I wrote a blog post on this process here.
In short, VMware has a SDK operation that can take an existing volume and “turn” it into a VVol. All that means is creating a VMDK pointer file that tells VMware what underlying volume is to host the data written by the guest. When that volume is needed by a VM, ESXi tells the array to connect it as needed.
There is a method called importUnmanagedSnapshot under the virtualDiskManager in vCenter that allows you to do this.
This method takes in three parameters:
- Virtual disk path. So datastore in brackets [mydatastore] and then the path folder/folder/mydisk.vmdk
- Datacenter. If you are connecting to a single ESXi host this is optional, but otherwise you need to specify this. The SDK call needs to MoRef (managed object reference) of the datacenter
- VVol ID. vCenter needs to know the actual VVol you want to import and you specify this via the VVol ID, which is a unique identifier for a given VVol.
So I am back to having my pRDM:
The first step is to remove the RDM:
Then disconnect it as a standard LUN:
The next step is to assign a UUID. Valid VVol UUIDs are in one of the following formats:
- RFC 4122 format, “rfc4122.xxxxxxxx‐xxxx‐xxxx‐xxxx‐xxxxxxxxxxxx”
- NAA 128‐bit UUID, “naa.xxxxxxxxxxxxxxxxxxxxxxxxxxxxxxxx”
- NAA 64‐bit UUID, “naa.xxxxxxxxxxxxxxxx”
- EUI 64‐bit UUID “eui.xxxxxxxxxxxxxxxx”
Talk to your array vendor for what they use and how it can be assigned. I assigned my volume that was formerly used as a RDM a RFC 4122 UUID:
I used this site to do it https://www.uuidgenerator.net/, though most scripting tools have the ability to do it for you too.
Now I can use the importUnmanagedSnapshot SDK call to import it in.
If I look at the home directory of my VVol VM I see one VMDK pointer file to its boot VVol.
It’s path/name is [FlashArray-SC1] RDMVM/RDMVM.vmdk. So I will make my new one [FlashArray-SC1] RDMVM/RDMVM_1.vmdk.
I ran the following PowerCLI (after connecting to my vCenter):
$virtualDiskManager = Get-View (Get-View ServiceInstance).Content.virtualDiskManager $vvolpath = "[FlashArray-SC1] RDMVM/RDMVM_1.vmdk" $dc = get-datacenter "Mountain View" $uuid = "rfc4122.9ab7efe9-6121-4080-b05c-456ca11d1212" $virtualDiskManager.ImportUnmanagedSnapshot($vvolpath,$dc.ExtensionData.MoRef,$uuid)
If I refresh my VM directory I see a VMDK:
Because remember, in a VVol world all a VMDK is is a pointer to the physical volume.
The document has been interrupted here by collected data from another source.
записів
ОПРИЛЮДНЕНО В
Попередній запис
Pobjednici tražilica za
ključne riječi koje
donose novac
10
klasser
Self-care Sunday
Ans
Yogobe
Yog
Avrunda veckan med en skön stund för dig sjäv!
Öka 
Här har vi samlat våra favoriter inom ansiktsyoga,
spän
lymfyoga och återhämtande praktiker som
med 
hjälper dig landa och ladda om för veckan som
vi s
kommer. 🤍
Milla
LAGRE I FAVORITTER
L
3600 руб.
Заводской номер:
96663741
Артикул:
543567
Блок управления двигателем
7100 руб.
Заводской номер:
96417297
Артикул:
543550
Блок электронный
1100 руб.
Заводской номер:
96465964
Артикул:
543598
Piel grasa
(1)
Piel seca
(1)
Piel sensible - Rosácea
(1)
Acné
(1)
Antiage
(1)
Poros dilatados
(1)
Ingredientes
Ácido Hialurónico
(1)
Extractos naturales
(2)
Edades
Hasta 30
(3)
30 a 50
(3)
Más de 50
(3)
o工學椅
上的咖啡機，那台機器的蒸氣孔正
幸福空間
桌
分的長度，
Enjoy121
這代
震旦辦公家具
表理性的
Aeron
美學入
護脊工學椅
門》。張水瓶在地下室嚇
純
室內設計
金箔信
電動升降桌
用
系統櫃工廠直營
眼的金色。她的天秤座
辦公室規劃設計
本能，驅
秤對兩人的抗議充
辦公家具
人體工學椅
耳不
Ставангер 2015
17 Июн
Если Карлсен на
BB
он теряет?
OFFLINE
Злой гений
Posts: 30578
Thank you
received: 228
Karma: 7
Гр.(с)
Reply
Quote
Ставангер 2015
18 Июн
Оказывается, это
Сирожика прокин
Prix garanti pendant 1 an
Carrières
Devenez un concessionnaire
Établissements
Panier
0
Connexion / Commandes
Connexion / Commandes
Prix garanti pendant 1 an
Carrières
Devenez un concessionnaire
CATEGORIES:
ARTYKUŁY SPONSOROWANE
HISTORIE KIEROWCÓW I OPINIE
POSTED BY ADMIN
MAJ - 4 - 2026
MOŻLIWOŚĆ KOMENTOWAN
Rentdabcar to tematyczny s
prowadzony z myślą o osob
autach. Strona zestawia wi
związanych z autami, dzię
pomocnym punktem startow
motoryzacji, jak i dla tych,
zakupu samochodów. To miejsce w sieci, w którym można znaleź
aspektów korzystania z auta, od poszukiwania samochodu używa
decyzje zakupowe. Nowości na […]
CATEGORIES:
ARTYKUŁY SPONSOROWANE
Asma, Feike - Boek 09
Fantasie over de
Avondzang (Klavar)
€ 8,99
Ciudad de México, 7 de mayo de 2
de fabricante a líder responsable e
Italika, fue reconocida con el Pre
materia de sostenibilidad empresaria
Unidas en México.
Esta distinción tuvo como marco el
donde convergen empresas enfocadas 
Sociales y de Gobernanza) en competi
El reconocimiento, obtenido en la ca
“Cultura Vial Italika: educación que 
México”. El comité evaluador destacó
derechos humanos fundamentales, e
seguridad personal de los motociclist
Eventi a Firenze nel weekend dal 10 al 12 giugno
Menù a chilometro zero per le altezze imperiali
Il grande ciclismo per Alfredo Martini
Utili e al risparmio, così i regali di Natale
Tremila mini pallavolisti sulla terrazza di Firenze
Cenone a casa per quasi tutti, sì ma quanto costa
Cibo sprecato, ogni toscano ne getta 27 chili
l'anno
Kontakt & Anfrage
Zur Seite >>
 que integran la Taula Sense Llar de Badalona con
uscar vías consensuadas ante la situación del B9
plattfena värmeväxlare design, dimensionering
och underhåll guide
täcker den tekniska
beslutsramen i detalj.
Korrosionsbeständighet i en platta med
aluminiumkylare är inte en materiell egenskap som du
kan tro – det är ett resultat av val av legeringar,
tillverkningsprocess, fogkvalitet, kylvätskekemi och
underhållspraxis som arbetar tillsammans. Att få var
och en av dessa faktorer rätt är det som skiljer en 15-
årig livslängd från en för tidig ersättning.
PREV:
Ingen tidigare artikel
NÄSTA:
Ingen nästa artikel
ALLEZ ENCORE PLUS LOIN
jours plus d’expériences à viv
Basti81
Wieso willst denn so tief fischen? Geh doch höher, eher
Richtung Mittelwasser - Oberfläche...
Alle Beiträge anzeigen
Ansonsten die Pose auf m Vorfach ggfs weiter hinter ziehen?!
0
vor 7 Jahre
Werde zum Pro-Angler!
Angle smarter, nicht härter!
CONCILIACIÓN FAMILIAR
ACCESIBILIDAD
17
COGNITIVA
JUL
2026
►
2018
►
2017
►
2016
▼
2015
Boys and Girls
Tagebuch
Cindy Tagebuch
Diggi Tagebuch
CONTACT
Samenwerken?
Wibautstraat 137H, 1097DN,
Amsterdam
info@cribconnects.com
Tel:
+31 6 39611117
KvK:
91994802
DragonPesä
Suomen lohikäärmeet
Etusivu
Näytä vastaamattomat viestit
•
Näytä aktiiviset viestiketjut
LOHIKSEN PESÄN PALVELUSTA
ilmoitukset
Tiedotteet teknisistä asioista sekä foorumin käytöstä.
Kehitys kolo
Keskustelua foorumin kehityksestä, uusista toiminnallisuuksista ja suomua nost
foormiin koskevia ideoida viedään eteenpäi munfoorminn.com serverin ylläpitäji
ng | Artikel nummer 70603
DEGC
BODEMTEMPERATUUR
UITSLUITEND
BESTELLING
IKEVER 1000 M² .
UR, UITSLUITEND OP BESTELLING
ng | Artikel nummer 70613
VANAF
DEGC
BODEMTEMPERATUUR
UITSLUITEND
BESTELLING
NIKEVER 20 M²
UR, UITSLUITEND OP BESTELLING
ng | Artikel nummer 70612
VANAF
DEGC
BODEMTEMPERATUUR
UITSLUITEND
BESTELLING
So now I can connect my VVol to my VM by just adding it as an existing virtual disk in the VM settings:
Then navigating to my VVol datastore and choosing that VMDK in the directory I placed it:
Once again we will see my file system available on that volume in my VM:
Now since it is in use by a powered-on VM, we can see on the array it is connected automatically to that host as a sub-lun:
Pros of this method:
Fast option–just a few more operations than the previous. Easily scriptable. No need to delete the RDM–you can re-use it.
Cons of this method:
Your array may not have a method to assign an existing volume a UUID. You need to figure out how to generate one. You still need to disconnect and remove the RDM from the VM. Requires use of both VMware tools and array tools. Semi-offline–you don’t need to shut the VM down, but the data being copied can’t be accessed through the process.
Option 4: Host-based Copying
This is the last resort. You can simply have both present and copy the files using host tools. Though this could potentially be the only fully online method too. If the application using those files has some way of relocating files on the fly–this could be the only option if you want to move it online. Though if the files are large it could be slow and resource intensive.
I think my vote is for option 1. This is this simplest and easiest to script. But in the end all of them work great–and there are plenty of options for moving RDMs to VVols. Once it is a VVol, you can now clone, Storage vMotion, snapshot etc, etc.